Lines containing the word "geometry": say how many there are in the listing, with only the number as the answer.

- Recorded information
__________________________________________________
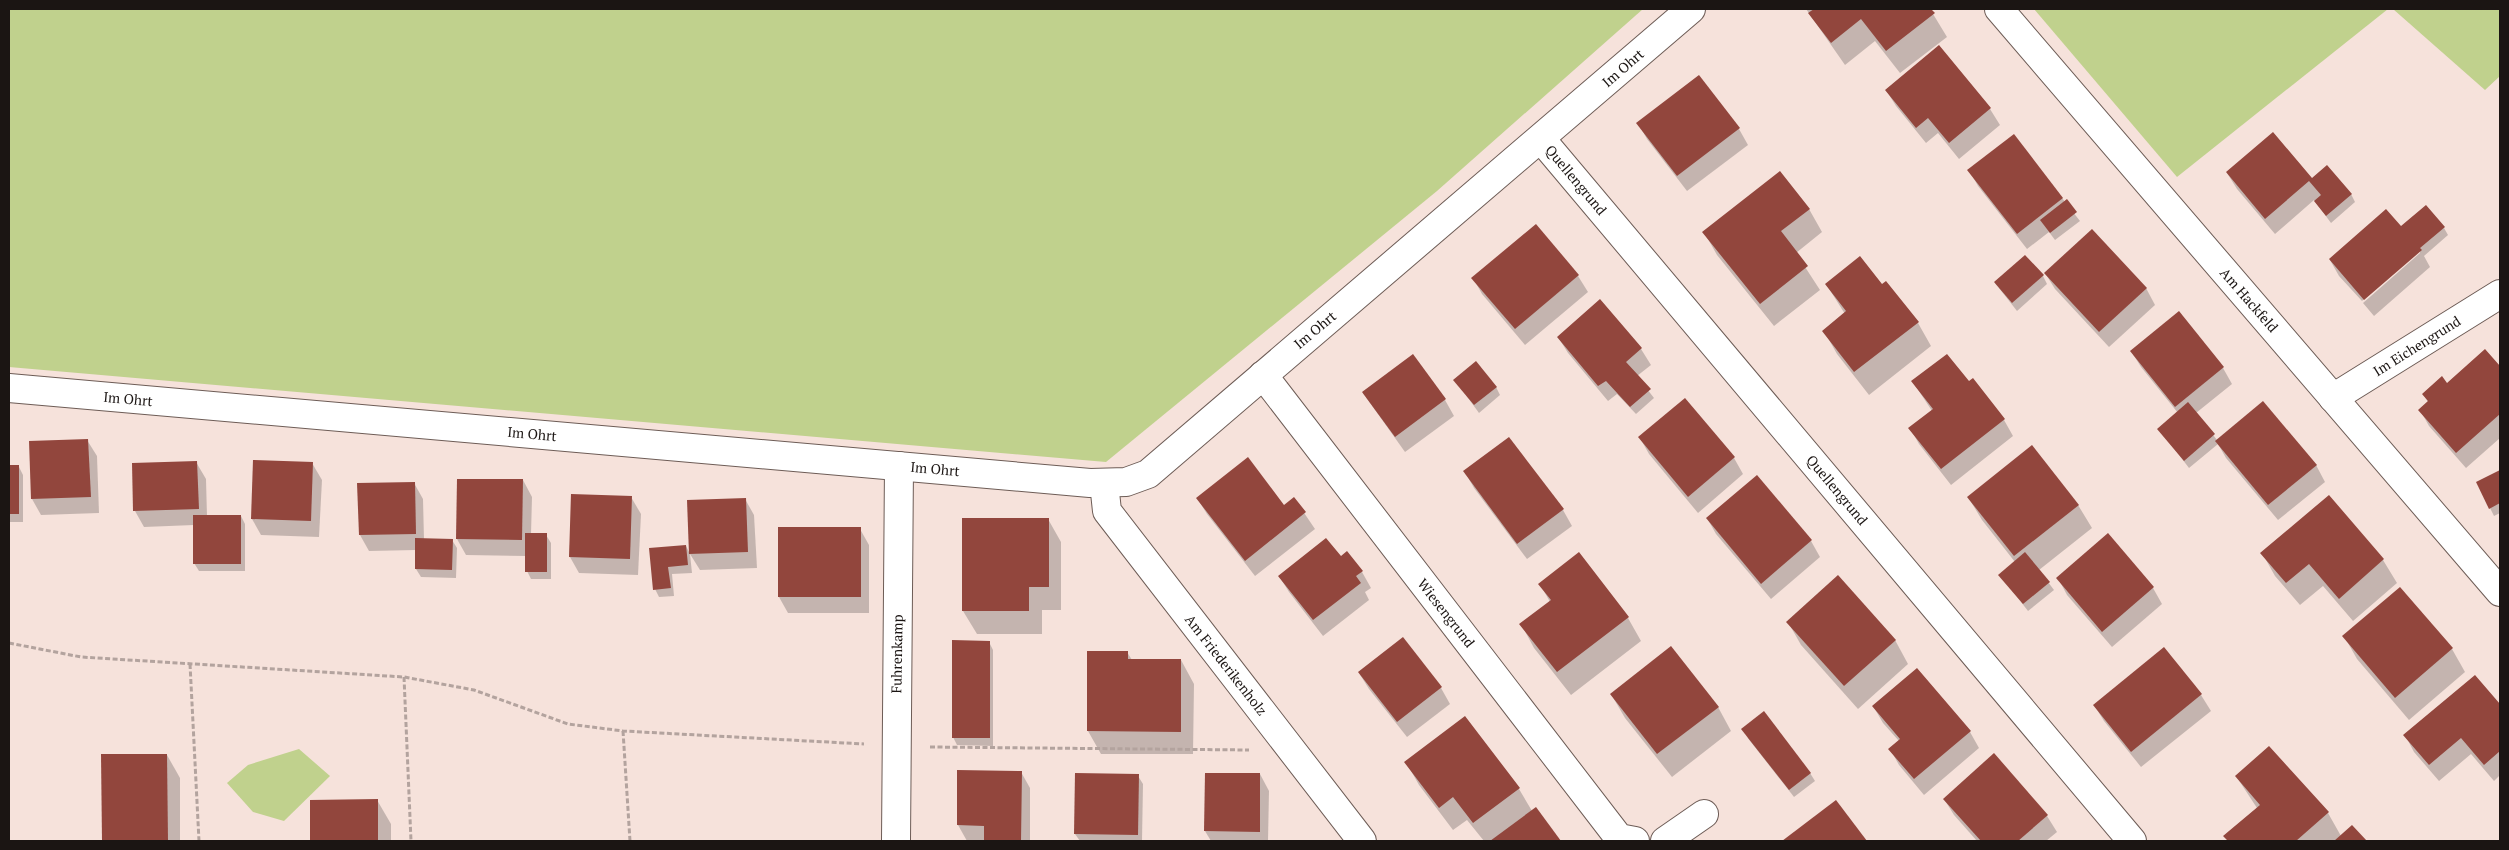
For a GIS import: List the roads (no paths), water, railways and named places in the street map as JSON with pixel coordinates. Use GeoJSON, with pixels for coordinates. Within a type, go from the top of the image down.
{"type":"FeatureCollection","features":[{"type":"Feature","properties":{"kind":"street","name":"Im Ohrt"},"geometry":{"type":"LineString","coordinates":[[9,388],[899,466],[1104,483],[1126,482],[1148,474],[1691,9]]}},
{"type":"Feature","properties":{"kind":"street","name":"Am Hackfeld"},"geometry":{"type":"LineString","coordinates":[[1998,9],[2500,592]]}},
{"type":"Feature","properties":{"kind":"street","name":"Quellengrund"},"geometry":{"type":"LineString","coordinates":[[1541,139],[2132,841]]}},
{"type":"Feature","properties":{"kind":"street","name":"Im Eichengrund"},"geometry":{"type":"LineString","coordinates":[[2333,398],[2500,294]]}},
{"type":"Feature","properties":{"kind":"street","name":"Wiesengrund"},"geometry":{"type":"LineString","coordinates":[[1262,375],[1620,838],[1635,841]]}},
{"type":"Feature","properties":{"kind":"street","name":"Fuhrenkamp"},"geometry":{"type":"LineString","coordinates":[[896,841],[899,466]]}},
{"type":"Feature","properties":{"kind":"street","name":"Am Friederikenholz"},"geometry":{"type":"LineString","coordinates":[[1104,483],[1107,510],[1362,841]]}},
{"type":"Feature","properties":{"kind":"street"},"geometry":{"type":"LineString","coordinates":[[1666,841],[1704,814]]}}]}
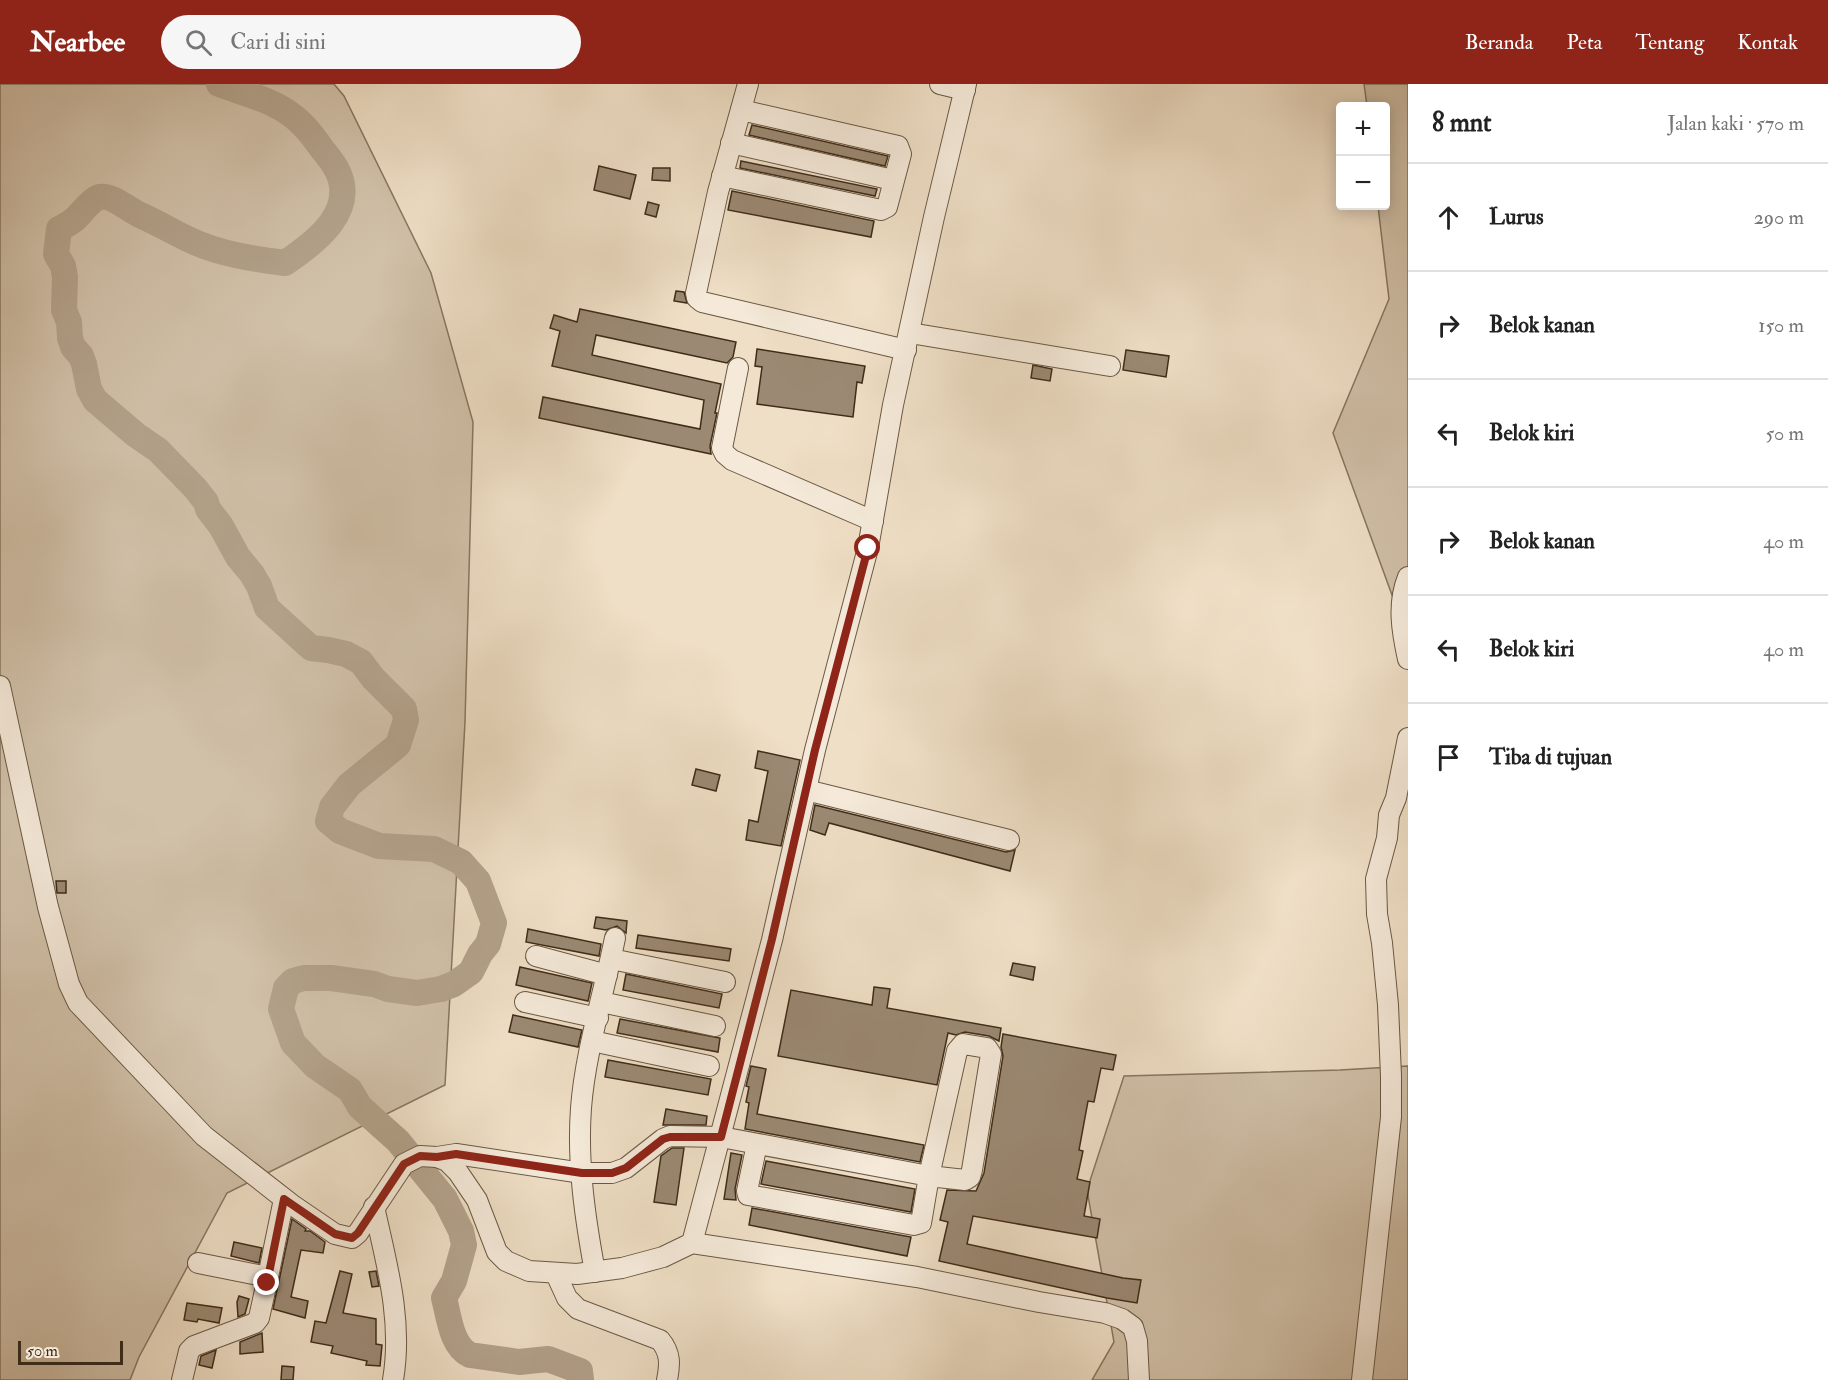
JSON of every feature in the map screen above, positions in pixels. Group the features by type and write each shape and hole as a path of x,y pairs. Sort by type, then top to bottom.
{"street":[{"path":"748,84 722,176 696,294 702,302 908,341 1110,366"},
{"path":"692,1243 772,939 806,790 873,521 893,405 934,217 966,87 940,84"},
{"path":"722,176 881,210 887,207 901,154 898,146 741,110"},
{"path":"731,143 893,180"},
{"path":"738,368 722,448 725,454 732,460 873,521"},
{"path":"1408,577 1402,596 1402,633 1408,659"},
{"path":"0,686 48,907 69,984 78,1003 204,1136 284,1199 335,1234 352,1238 358,1233 374,1207 420,1159 456,1154 582,1173 612,1173 626,1168 657,1143 670,1137 721,1137 929,1176 965,1180 970,1177 991,1054 987,1048 963,1044 957,1051 929,1176 921,1223 914,1225 748,1196 747,1191 757,1144"},
{"path":"1362,1380 1391,1117 1388,1005 1377,914 1376,879 1408,738"},
{"path":"806,790 1009,840"},
{"path":"595,1272 587,1229 582,1173 581,1107 592,1041 615,938"},
{"path":"536,956 725,982"},
{"path":"525,1002 715,1026"},
{"path":"592,1041 710,1066"},
{"path":"420,1159 447,1161 458,1172 477,1200 497,1252 506,1261 529,1271 556,1274 622,1268 663,1257 692,1243 917,1277 1122,1318 1133,1327 1137,1341 1139,1380"},
{"path":"182,1380 189,1351 194,1346 255,1323 259,1318 284,1199"},
{"path":"374,1207 390,1278 397,1326 397,1357 393,1380"},
{"path":"198,1263 268,1277"},
{"path":"556,1274 567,1298 578,1309 660,1340 670,1357 667,1380"}],"shaded area":[{"path":"0,84 334,84 344,96 431,273 473,422 465,722 445,1085 227,1193 139,1357 130,1380 0,1380"},
{"path":"1364,84 1408,84 1408,639 1333,433 1389,299 1378,210 1390,210 1390,102 1366,102"},
{"path":"1408,1066 1408,1380 1092,1380 1114,1342 1087,1190 1124,1076"}],"building":[{"path":"752,125 888,156 885,166 749,135"},
{"path":"741,161 877,189 875,196 740,168"},
{"path":"599,166 636,175 630,199 594,190"},
{"path":"653,168 670,168 670,181 652,180"},
{"path":"732,191 874,221 871,237 728,210"},
{"path":"648,202 659,205 656,217 645,214"},
{"path":"676,291 684,292 687,303 674,301"},
{"path":"580,309 736,342 733,357 727,363 596,335 592,355 721,384 710,446 711,454 539,418 543,397 700,429 704,400 552,366 560,331 550,328 554,315 577,322"},
{"path":"757,349 865,366 862,383 857,382 853,417 757,404 762,367 755,366"},
{"path":"1126,350 1169,356 1166,377 1123,370"},
{"path":"1033,365 1052,369 1050,381 1031,378"},
{"path":"758,751 800,760 781,846 746,840 749,820 758,822 768,771 755,768"},
{"path":"696,769 720,775 716,791 692,785"},
{"path":"815,805 1006,852 1015,850 1010,871 829,823 825,835 810,830"},
{"path":"56,881 66,881 66,893 57,893"},
{"path":"596,917 627,921 626,933 617,926 606,930 594,928"},
{"path":"528,929 601,944 599,956 526,942"},
{"path":"638,935 731,949 729,961 636,948"},
{"path":"1013,963 1035,967 1033,980 1010,975"},
{"path":"520,967 592,983 588,1001 516,985"},
{"path":"626,974 722,994 719,1008 623,990"},
{"path":"874,987 890,989 887,1008 1001,1028 999,1041 989,1036 965,1032 956,1035 948,1033 937,1085 778,1056 791,990 872,1005"},
{"path":"513,1015 582,1030 578,1047 509,1032"},
{"path":"620,1019 720,1038 718,1052 617,1033"},
{"path":"1003,1034 1116,1055 1113,1070 1101,1068 1094,1102 1088,1101 1079,1150 1083,1151 1077,1179 1090,1182 1084,1216 1100,1219 1097,1238 973,1216 967,1244 1141,1280 1137,1303 939,1261 948,1222 940,1220 947,1190 976,1191 984,1173 1003,1056 1001,1047"},
{"path":"608,1060 711,1079 708,1095 605,1077"},
{"path":"751,1066 766,1069 757,1114 924,1145 920,1162 745,1129 749,1103 746,1102 749,1087 746,1086"},
{"path":"666,1109 707,1116 706,1125 663,1125"},
{"path":"672,1148 684,1148 676,1205 654,1202 661,1156"},
{"path":"731,1153 742,1155 735,1189 736,1200 724,1199"},
{"path":"766,1161 915,1189 911,1212 761,1184"},
{"path":"752,1208 911,1237 907,1256 749,1225"},
{"path":"292,1219 306,1229 305,1231 310,1231 325,1242 323,1253 301,1250 291,1297 308,1301 305,1318 273,1309"},
{"path":"234,1242 262,1248 259,1263 231,1256"},
{"path":"340,1271 352,1274 343,1313 376,1319 376,1344 382,1345 380,1366 366,1365 367,1361 331,1353 333,1346 311,1342 315,1321 326,1323"},
{"path":"376,1271 379,1286 372,1287 369,1272"},
{"path":"239,1296 249,1299 245,1314 238,1317 237,1302"},
{"path":"187,1303 222,1308 219,1323 198,1319 197,1322 184,1320"},
{"path":"262,1333 263,1352 240,1354 240,1342"},
{"path":"216,1350 212,1368 199,1365 201,1356"},
{"path":"282,1366 294,1367 293,1380 281,1380"}],"waterway":[{"path":"219,84 275,105 296,118 307,129 336,168 342,183 342,198 331,223 321,235 285,263 237,255 201,245 114,200 99,197 59,229 56,254 63,266 65,277 64,310 69,322 70,338 73,347 81,356 89,389 95,400 136,435 158,450 195,488 221,526 238,557 252,574 267,608 311,648 346,654 361,662 373,678 404,709 406,720 398,745 349,785 332,807 328,821 340,831 379,846 434,849 461,862 478,881 494,923 488,944 471,972 454,984 441,989 417,993 331,978 304,978 293,981 286,988 281,1009 293,1043 315,1066 350,1090 360,1107 398,1141 445,1199 461,1231 464,1245 454,1281 444,1298 452,1330 459,1345 470,1355 519,1362 548,1359 580,1371 581,1380"}],"route":[{"path":"267,1283 284,1199 335,1234 352,1238 358,1233 404,1164 420,1156 437,1157 456,1154 582,1173 612,1173 626,1168 663,1139 721,1137 772,939 815,750 868,548"}]}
__________________________________________________
- Task solution
8